“Recovery is something that you have to work on every single day, and it’s something that doesn’t get a day off.” 

-Demi Lovato

In my own life, I have been privileged and blessed to have some of my hardest battles reserved for adulthood. In many ways my growing-up years were free from some of the big hurts and traumas that so many others face. As an adult, I came to understand that wasn’t true for many, many people in the world.

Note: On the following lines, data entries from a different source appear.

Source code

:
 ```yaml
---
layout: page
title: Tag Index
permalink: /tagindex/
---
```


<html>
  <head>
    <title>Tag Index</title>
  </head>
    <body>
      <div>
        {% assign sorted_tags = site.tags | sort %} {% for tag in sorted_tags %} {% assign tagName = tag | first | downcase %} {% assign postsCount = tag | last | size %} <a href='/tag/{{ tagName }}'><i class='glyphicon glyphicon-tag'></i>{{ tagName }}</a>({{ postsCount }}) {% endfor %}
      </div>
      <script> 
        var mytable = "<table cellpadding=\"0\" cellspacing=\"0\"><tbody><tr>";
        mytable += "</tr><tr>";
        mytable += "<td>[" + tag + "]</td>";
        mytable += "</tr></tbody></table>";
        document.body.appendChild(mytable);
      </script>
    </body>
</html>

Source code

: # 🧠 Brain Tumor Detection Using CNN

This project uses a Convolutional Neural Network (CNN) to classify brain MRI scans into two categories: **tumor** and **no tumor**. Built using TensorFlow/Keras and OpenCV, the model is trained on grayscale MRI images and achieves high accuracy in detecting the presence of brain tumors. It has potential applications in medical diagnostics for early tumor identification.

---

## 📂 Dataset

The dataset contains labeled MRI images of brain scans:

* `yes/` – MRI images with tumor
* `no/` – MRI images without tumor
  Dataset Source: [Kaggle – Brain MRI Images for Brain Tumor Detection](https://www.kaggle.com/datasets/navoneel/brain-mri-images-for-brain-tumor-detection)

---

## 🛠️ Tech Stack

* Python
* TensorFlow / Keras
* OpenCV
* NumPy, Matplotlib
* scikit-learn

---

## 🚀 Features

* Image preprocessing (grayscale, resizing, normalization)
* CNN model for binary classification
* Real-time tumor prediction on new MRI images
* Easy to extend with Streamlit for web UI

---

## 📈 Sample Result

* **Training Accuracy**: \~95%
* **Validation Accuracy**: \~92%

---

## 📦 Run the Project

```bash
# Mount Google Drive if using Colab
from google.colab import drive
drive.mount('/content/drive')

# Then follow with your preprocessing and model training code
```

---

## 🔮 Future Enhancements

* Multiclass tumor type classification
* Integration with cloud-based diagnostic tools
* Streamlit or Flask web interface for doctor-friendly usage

It certainly isn’t true for many people in El Salvador, and many children and teens are facing truly life-defining battles. Among them are the residents in our New Dawn Residential Program. This is our program for children and teens between the ages of 10 and 17 that struggle with addictions to drugs and alcohol. At a young age, our residents must face down what will surely prove to be one of the biggest battles of their lives, and one that they will most likely continue to fight even as they grow.

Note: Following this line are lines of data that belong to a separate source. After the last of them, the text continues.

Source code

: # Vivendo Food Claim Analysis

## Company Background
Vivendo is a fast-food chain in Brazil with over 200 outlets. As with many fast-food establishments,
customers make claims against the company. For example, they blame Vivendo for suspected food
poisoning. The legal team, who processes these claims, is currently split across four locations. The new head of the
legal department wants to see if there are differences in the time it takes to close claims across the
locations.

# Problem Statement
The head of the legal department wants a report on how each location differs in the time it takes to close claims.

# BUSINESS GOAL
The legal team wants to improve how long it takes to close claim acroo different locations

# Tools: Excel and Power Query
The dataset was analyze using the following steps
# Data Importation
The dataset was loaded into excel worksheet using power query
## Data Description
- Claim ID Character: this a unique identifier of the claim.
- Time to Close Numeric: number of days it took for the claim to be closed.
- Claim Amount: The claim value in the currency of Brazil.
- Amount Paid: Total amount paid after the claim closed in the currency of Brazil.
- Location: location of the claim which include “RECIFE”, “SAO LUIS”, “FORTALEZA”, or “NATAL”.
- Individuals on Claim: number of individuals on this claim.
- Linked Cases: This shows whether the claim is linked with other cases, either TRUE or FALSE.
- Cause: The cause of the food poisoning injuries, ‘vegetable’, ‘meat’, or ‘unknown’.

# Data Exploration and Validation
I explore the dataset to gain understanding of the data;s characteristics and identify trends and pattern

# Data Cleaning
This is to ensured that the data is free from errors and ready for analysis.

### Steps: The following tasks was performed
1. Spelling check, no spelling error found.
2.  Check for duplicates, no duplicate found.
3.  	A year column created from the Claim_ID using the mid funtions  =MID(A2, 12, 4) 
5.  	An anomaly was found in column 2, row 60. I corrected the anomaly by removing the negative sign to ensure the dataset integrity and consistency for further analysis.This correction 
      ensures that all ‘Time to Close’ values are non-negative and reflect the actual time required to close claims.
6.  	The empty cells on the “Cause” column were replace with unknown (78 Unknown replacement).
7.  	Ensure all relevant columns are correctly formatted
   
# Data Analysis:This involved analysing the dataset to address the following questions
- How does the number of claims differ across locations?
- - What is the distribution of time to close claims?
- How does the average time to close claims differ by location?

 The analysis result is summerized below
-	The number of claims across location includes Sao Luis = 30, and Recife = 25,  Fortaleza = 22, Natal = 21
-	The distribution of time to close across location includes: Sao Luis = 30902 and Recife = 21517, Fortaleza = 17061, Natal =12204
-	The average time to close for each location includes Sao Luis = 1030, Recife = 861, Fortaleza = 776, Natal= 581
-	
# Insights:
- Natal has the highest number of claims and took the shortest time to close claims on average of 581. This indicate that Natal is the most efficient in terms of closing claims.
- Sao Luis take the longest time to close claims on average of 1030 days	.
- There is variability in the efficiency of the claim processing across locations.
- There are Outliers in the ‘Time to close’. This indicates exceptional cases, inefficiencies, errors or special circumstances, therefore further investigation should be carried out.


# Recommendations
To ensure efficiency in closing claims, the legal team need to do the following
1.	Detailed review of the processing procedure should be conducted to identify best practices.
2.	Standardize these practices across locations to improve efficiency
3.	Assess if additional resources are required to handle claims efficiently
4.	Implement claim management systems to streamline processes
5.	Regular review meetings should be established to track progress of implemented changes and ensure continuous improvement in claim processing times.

New Dawn meeting with staff, residents, and families to celebrate the achievements of the residents and encourage them to keep going!

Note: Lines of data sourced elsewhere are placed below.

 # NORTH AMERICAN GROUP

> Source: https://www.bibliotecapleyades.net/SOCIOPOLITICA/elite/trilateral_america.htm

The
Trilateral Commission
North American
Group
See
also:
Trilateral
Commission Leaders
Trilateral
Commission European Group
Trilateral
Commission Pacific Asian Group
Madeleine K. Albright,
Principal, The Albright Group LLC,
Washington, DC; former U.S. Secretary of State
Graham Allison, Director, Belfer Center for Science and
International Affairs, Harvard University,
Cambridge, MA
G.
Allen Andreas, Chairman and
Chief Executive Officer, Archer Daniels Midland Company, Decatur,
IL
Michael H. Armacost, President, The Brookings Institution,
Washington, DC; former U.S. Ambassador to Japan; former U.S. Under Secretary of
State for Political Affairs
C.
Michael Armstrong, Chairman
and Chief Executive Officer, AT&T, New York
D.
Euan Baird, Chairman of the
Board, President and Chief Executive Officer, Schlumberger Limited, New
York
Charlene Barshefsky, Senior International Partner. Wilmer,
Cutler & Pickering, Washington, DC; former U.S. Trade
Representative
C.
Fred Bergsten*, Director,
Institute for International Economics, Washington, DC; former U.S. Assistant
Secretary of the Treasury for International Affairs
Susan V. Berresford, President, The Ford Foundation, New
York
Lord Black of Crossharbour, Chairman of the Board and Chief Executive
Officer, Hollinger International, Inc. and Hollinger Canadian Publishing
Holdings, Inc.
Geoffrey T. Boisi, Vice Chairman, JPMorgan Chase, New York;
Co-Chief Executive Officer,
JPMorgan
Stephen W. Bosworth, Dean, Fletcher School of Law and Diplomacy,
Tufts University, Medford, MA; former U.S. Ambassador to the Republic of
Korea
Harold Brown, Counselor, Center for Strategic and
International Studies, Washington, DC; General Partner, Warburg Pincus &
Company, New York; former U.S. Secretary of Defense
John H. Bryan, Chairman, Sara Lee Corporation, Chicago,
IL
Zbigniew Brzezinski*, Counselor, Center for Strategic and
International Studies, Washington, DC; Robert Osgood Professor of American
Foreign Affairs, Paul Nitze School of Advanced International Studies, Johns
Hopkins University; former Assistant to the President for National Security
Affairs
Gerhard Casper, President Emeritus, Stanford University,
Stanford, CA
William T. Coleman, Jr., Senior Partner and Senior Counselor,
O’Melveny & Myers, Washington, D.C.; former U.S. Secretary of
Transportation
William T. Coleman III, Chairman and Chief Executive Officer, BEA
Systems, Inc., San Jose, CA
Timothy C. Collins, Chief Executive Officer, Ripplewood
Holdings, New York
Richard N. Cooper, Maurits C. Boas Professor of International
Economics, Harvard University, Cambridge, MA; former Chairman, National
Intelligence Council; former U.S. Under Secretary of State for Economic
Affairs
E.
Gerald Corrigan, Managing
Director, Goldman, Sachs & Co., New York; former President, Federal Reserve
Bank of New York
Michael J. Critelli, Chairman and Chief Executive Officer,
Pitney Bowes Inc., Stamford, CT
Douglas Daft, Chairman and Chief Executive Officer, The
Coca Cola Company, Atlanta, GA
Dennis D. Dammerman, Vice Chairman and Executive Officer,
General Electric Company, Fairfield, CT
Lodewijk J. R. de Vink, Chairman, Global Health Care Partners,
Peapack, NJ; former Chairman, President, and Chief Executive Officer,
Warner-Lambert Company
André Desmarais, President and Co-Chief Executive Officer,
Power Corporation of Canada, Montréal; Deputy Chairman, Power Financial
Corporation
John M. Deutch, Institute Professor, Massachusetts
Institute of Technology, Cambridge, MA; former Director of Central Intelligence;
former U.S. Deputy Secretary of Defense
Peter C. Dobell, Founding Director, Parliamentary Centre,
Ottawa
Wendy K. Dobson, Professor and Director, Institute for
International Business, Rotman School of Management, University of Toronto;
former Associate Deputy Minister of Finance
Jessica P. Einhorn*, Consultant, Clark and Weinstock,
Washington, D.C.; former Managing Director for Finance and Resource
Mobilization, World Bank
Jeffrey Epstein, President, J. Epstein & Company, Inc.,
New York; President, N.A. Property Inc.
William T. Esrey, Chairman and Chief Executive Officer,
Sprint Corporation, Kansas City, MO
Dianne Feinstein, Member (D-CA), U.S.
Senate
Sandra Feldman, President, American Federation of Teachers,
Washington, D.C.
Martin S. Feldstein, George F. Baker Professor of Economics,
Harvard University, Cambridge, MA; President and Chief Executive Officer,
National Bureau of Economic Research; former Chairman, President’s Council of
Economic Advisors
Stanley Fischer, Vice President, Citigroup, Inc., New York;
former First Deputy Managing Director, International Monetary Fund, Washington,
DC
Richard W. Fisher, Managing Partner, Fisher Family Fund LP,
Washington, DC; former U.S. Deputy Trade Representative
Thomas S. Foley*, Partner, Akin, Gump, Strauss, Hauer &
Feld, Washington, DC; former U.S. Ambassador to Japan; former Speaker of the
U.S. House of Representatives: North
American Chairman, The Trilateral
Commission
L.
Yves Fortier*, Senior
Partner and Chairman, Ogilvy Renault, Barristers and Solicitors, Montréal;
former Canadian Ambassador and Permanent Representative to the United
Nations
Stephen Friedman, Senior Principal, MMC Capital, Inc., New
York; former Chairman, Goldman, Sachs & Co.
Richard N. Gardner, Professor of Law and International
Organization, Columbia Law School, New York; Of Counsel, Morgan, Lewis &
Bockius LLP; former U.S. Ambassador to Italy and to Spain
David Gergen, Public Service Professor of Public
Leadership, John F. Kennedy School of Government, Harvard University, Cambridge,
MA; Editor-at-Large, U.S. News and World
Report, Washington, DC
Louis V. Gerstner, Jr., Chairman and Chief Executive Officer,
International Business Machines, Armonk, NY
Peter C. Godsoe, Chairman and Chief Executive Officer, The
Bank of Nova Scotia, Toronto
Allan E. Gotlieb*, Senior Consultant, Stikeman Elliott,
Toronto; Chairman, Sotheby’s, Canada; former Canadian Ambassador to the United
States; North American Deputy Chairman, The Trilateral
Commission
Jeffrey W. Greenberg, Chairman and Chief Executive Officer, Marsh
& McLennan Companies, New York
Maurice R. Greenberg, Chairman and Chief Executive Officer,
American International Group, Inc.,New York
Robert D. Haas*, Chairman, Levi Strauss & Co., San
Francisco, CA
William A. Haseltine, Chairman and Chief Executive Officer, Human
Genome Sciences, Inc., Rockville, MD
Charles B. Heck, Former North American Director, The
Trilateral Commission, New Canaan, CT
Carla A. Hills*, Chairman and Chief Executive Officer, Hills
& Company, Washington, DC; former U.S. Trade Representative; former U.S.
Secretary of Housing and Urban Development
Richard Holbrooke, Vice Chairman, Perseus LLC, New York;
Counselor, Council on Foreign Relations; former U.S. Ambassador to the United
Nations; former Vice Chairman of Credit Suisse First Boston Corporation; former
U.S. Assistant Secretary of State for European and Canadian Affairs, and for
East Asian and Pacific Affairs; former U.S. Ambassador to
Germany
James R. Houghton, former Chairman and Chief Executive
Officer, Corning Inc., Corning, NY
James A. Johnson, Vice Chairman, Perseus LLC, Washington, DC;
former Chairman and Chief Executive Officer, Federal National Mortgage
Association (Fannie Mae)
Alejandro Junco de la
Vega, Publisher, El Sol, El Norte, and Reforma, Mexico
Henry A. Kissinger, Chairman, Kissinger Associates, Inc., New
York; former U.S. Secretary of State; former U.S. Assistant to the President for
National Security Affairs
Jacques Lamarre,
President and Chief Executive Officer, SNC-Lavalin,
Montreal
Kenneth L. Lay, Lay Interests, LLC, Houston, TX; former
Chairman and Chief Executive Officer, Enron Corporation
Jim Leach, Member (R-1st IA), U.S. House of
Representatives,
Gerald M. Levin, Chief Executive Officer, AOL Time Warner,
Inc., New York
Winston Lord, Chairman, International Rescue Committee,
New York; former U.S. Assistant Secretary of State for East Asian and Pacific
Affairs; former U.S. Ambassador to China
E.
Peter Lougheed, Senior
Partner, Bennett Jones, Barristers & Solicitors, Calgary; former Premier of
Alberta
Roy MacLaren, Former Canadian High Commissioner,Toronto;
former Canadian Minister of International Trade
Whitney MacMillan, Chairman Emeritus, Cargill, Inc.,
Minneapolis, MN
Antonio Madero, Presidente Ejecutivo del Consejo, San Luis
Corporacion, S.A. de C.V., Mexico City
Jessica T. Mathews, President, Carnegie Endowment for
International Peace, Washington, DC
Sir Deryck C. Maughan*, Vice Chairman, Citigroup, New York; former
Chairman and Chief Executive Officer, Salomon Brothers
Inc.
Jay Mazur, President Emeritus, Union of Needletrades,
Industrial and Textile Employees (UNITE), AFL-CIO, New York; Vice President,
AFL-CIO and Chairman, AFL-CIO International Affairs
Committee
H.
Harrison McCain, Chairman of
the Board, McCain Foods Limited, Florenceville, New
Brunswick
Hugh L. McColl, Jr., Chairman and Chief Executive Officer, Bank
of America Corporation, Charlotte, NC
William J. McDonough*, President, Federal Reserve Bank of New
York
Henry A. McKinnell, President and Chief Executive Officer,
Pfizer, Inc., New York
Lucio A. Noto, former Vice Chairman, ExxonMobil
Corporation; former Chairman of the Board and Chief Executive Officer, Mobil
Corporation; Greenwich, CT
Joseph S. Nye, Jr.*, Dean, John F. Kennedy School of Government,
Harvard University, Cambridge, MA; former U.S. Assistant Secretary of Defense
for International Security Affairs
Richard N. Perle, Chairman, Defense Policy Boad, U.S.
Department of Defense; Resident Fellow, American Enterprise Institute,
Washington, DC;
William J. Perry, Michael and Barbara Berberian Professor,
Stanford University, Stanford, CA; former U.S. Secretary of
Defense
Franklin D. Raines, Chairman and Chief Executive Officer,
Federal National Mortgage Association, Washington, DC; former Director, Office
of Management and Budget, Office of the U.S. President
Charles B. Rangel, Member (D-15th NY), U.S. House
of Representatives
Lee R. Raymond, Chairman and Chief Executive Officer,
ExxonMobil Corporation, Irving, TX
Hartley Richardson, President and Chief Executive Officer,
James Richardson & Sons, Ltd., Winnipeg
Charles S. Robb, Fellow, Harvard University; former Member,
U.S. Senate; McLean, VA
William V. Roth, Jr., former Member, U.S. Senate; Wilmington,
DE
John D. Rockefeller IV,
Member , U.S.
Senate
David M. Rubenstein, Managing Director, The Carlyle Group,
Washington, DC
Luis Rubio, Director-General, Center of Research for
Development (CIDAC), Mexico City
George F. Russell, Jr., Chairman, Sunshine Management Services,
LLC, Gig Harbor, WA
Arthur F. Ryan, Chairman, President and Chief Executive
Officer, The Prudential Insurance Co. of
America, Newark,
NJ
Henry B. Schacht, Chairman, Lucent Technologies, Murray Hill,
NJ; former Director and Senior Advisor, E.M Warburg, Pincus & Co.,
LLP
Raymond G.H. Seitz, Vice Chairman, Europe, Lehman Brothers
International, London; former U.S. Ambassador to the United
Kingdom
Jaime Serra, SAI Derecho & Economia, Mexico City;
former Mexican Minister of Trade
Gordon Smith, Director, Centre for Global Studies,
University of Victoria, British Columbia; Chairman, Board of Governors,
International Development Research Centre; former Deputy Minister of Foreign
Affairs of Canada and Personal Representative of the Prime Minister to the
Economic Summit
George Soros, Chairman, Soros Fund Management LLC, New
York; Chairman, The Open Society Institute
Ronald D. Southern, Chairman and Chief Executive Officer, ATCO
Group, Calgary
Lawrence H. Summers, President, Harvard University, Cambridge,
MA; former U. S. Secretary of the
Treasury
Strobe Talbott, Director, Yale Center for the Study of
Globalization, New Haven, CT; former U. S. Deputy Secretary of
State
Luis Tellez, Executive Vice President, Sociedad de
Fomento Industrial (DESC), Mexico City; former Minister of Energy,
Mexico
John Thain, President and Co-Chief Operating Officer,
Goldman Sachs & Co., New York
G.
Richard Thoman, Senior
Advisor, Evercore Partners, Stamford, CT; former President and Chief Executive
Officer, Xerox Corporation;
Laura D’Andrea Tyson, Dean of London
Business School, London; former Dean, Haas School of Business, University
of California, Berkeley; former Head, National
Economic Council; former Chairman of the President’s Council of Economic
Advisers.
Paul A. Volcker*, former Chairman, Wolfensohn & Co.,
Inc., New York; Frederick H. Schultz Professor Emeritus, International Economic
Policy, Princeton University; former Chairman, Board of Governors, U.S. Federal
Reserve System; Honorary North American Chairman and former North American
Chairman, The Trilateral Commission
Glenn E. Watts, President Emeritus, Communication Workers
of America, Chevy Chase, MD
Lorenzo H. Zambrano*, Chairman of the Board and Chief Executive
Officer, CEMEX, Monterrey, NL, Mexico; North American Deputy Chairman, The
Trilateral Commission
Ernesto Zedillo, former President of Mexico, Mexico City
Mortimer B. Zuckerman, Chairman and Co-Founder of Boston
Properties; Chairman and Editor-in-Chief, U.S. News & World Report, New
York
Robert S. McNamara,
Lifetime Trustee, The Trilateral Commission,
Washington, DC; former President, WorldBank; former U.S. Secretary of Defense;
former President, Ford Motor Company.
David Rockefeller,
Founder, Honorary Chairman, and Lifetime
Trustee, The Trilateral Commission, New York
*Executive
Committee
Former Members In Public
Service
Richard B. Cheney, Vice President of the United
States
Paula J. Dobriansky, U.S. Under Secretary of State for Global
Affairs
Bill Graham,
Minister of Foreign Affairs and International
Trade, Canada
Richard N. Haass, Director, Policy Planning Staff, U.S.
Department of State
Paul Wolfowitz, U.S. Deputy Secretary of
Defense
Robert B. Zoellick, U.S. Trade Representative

Entering the program means signing up to battle day in and day out…no days off, no breaks, no vacations. Every day waking up to once again fight forward toward recovery, restoration, and a new way.


Our residents do not battle alone. Our staff is committed to providing interventions, therapies, activities, devotionals, workshops, tutoring, and so many other things to serve as tools and weapons in the battle. Our staff are at war too because serving someone through recovery can feel like a fight. Not all days are good, and recovery never, ever takes a day off.


We also want each resident to know they are loved, they are worthy of being whole again, and they are more than their traumas, addictions, and hurts. They are even more than their daily battle. They are created in God’s image, and loved by Him. He deeply desires a relationship with them so that they will never, ever walk alone.


Doing crafts at New Dawn during Holy Week…creating is an important part of healing.

As people, we can’t work miracles and we can’t snap our fingers and hope a disease like addiction just disappears. But we can sharpen the swords, and join hands, and pray, and advocate for each young life we are privileged to shape in this hard, hard war.


Recovery doesn’t take a day off, and as long as our residents are in the fight, we are right there with them.